→ 任务要求:
[A] 根据这篇内存错误说明,在多长时间内报告了多少次以上的可更正ECC错误?
[B] 请从这篇内存错误说明的最后一句之后接着写下去。

→ 原文节选:
系统内存DIMM出现可更正的内存错误
适用场景
- FAS 和AFF 系统
- ONTAP 9
问题描述
- 在 1 小时内报告了 10 次以上可更正的 ECC ( CECC )错误。
- SNMP 陷阱工具显示错误:
[productTrapData.0 = cecc_log.summary:Total of 1 new correctable ECC errors just reported. You might want to check system memory. 5 correctable ECC errors reported since booting. ; productSerialNum.0 = [productSerialNum],[DC=XXXXX-OS]]
[productTrapData.0 = cecc_log.entry:1: ECC error at DIMM-2: CE-02-1921-xxx,ADDR [address],(Node(0), Memory controller(0), CH(0), DIMM(1), Rank(0), Bank Group(0), Bank(0x2), Row(0xfd2c), Col(0x150),Correctable Machine Check Error at CPUxx. BDWL_HA0 Error:
- EMS 中也会显示相同的错误消息:
[?] Thu Jun 17 03:40:18 JST [hostname: cecc_logger: cecc_log.entry:notice]: 1: ECC error at DIMM-2: CE-02-1921-xxx,ADDR 0x1029c86a80,(Node(0), Memory controller(0), CH(0), DIMM(1), Rank(0), Bank Group(0), Bank(0x2), Row(0xfd2c), Col(0x150), Correctable Machine Check Error at CPU15. BDWL_HA0 Error: STATUS<0x8c00004000010090>(Val,MiscV,AddrV,CorrSts(0),CorrCnt(0x1),ExtErr(0x1),ErrCode(Channel 0, Read)ErrCode(0x90))MISC<0x0000000150149486>(HaDbBank(0),PE(0),ReqOpcode(0xa),RNID(0),RTID(0xa),HTID(0x4a))

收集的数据
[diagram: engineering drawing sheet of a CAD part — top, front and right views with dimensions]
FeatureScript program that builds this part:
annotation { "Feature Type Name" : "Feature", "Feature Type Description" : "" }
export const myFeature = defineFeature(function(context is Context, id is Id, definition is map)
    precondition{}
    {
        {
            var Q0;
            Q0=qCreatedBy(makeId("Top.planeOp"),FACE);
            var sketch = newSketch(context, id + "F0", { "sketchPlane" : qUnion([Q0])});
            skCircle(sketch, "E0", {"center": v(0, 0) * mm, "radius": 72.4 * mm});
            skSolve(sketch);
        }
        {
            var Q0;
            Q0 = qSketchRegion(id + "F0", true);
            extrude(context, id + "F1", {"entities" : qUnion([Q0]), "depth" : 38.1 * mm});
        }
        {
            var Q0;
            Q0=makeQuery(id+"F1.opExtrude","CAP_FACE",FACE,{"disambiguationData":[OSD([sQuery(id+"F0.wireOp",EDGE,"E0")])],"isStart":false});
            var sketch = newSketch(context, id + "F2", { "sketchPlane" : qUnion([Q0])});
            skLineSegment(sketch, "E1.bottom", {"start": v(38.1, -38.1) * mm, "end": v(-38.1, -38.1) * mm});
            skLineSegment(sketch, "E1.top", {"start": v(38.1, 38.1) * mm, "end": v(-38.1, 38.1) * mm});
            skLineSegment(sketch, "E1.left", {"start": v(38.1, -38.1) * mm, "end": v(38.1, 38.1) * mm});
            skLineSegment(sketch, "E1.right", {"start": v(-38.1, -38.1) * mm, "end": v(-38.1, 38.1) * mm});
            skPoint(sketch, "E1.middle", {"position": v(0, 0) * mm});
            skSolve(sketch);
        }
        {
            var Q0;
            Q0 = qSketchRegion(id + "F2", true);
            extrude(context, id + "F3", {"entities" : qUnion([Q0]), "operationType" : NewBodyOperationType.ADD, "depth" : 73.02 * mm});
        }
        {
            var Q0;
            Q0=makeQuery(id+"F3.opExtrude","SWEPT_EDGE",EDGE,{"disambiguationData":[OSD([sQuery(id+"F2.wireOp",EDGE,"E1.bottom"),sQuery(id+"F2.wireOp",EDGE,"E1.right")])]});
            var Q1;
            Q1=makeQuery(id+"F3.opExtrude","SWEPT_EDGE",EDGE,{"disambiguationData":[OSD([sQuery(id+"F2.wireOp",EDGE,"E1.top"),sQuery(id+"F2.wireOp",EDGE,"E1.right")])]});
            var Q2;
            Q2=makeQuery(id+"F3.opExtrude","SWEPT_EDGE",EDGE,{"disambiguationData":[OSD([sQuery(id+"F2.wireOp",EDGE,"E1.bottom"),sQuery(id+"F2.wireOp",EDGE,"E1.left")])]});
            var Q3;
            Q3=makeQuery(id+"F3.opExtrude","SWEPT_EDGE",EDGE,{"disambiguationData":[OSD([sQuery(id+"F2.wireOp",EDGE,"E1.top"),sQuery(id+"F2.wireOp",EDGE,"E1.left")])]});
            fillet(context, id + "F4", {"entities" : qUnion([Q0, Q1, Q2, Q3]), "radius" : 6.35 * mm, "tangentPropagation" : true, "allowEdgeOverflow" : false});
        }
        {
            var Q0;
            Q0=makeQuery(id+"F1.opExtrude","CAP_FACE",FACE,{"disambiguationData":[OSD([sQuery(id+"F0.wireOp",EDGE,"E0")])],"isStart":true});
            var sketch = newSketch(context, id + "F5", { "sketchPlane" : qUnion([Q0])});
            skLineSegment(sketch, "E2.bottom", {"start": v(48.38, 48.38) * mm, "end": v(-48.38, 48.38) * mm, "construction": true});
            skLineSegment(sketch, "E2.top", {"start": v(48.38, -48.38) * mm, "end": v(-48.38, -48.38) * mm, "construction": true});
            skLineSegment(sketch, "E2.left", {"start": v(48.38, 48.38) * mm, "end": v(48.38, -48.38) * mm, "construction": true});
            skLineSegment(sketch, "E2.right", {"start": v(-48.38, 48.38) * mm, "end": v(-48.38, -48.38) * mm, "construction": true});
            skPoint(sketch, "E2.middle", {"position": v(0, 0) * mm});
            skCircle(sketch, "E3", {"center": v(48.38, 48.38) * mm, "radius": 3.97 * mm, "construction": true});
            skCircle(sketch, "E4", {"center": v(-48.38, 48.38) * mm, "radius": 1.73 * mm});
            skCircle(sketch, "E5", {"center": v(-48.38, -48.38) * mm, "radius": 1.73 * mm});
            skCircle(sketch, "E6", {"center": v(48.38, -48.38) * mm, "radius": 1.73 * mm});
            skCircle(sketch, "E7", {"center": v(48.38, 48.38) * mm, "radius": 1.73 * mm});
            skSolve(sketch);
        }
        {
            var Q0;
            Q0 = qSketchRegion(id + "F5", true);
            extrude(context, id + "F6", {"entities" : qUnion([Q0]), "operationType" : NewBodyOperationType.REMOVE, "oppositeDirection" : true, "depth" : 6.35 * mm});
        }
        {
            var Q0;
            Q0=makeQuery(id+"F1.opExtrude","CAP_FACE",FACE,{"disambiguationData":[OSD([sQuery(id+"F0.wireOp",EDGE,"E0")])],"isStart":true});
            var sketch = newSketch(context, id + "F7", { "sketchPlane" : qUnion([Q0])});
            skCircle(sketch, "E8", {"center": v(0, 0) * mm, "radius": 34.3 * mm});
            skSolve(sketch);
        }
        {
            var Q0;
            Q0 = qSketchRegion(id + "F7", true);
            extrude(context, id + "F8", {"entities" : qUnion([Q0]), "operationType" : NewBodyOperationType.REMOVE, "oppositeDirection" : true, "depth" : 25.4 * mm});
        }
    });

→ 练习答案:
[A] 在1小时内报告了10次以上。

[B]
[?] Thu Jun 17 03:40:18 JST [hostname: cecc_logger: cecc_log.summary:notice]: Total of 1 new correctable ECC errors just reported. You might want to check system memory. 1 correctable ECC errors reported since booting.